Well, maybe it's just because I'm human, but I think he's got a point. He isn't talking about you, or really many of his readers or posters here. He's talking about some average guy who follows the game but doesn't study it. Go to the ballpark and ask 10 fans about the guys you list above. Most will "recognize" the name - say 8 out of 10. Maybe 2 in 10 will know what their singular achievement was. The general public simply doesn't put these things in memory the way most of us do.
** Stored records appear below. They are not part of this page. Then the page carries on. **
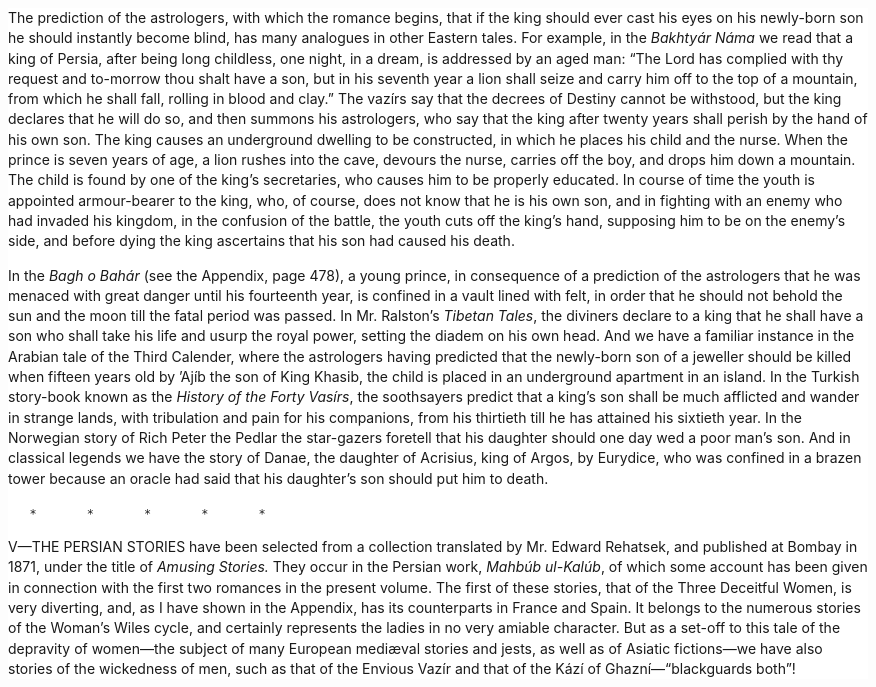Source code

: The prediction of the astrologers, with which the romance begins, that
if the king should ever cast his eyes on his newly-born son he should
instantly become blind, has many analogues in other Eastern tales. For
example, in the _Bakhtyár Náma_ we read that a king of Persia, after
being long childless, one night, in a dream, is addressed by an aged man:
“The Lord has complied with thy request and to-morrow thou shalt have a
son, but in his seventh year a lion shall seize and carry him off to the
top of a mountain, from which he shall fall, rolling in blood and clay.”
The vazírs say that the decrees of Destiny cannot be withstood, but the
king declares that he will do so, and then summons his astrologers, who
say that the king after twenty years shall perish by the hand of his
own son. The king causes an underground dwelling to be constructed, in
which he places his child and the nurse. When the prince is seven years
of age, a lion rushes into the cave, devours the nurse, carries off the
boy, and drops him down a mountain. The child is found by one of the
king’s secretaries, who causes him to be properly educated. In course of
time the youth is appointed armour-bearer to the king, who, of course,
does not know that he is his own son, and in fighting with an enemy who
had invaded his kingdom, in the confusion of the battle, the youth cuts
off the king’s hand, supposing him to be on the enemy’s side, and before
dying the king ascertains that his son had caused his death.

In the _Bagh o Bahár_ (see the Appendix, page 478), a young prince, in
consequence of a prediction of the astrologers that he was menaced with
great danger until his fourteenth year, is confined in a vault lined with
felt, in order that he should not behold the sun and the moon till the
fatal period was passed. In Mr. Ralston’s _Tibetan Tales_, the diviners
declare to a king that he shall have a son who shall take his life and
usurp the royal power, setting the diadem on his own head. And we have a
familiar instance in the Arabian tale of the Third Calender, where the
astrologers having predicted that the newly-born son of a jeweller should
be killed when fifteen years old by ’Ajíb the son of King Khasib, the
child is placed in an underground apartment in an island. In the Turkish
story-book known as the _History of the Forty Vasírs_, the soothsayers
predict that a king’s son shall be much afflicted and wander in strange
lands, with tribulation and pain for his companions, from his thirtieth
till he has attained his sixtieth year. In the Norwegian story of Rich
Peter the Pedlar the star-gazers foretell that his daughter should one
day wed a poor man’s son. And in classical legends we have the story of
Danae, the daughter of Acrisius, king of Argos, by Eurydice, who was
confined in a brazen tower because an oracle had said that his daughter’s
son should put him to death.

       *       *       *       *       *

V—THE PERSIAN STORIES have been selected from a collection translated by
Mr. Edward Rehatsek, and published at Bombay in 1871, under the title of
_Amusing Stories._ They occur in the Persian work, _Mahbúb ul-Kalúb_,
of which some account has been given in connection with the first two
romances in the present volume. The first of these stories, that of the
Three Deceitful Women, is very diverting, and, as I have shown in the
Appendix, has its counterparts in France and Spain. It belongs to the
numerous stories of the Woman’s Wiles cycle, and certainly represents
the ladies in no very amiable character. But as a set-off to this tale
of the depravity of women—the subject of many European mediæval stories
and jests, as well as of Asiatic fictions—we have also stories of the
wickedness of men, such as that of the Envious Vazír and that of the Kází
of Ghazní—“blackguards both”!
Certainly there are students of the game who are outraged about steroids (such as yourself) but the general attitude toward PEDs is far more permissive amongst obsessive followers of MLB than in the general population. I think the HR factor is a good explanation. Folks around here know what you posted above and can see that a steep rise in HR isn't the whole story about greatness.

Obviously, there are lots of different reasons for people's attitudes on PEDs but the love of the HR and the drama of 1998 and the "horror" of 2001 and 756 explain the great bulk of most people's feelings about PEDs. If 70, 73 and 756 don't happen, PEDs is not the issue it has become.
   23. Jolly Old St. Neck Wound, Moral Idiot Posted: September 01, 2010 at 02:19 PM (#3631584)
Well, maybe it's just because I'm human, but I think he's got a point. He isn't talking about you, or really many of his readers or posters here. He's talking about some average guy who follows the game but doesn't study it. Go to the ballpark and ask 10 fans about the guys you list above. Most will "recognize" the name - say 8 out of 10. Maybe 2 in 10 will know what their singular achievement was. The general public simply doesn't put these things in memory the way most of us do.

Certainly there are students of the game who are outraged about steroids (such as yourself) but the general attitude toward PEDs is far more permissive amongst obsessive followers of MLB than in the general population. I think the HR factor is a good explanation. Folks around here know what you posted above and can see that a steep rise in HR isn't the whole story about greatness.


Well, doesn't it all kind of depend on your age? Do you really think that the average fan who was old enough to remember Guidry, Gooden or Wills wouldn't consider those seasons as transcendently "great"? I doubt if even too many 25 year olds wouldn't use that word to describe Pedro's 1999 season.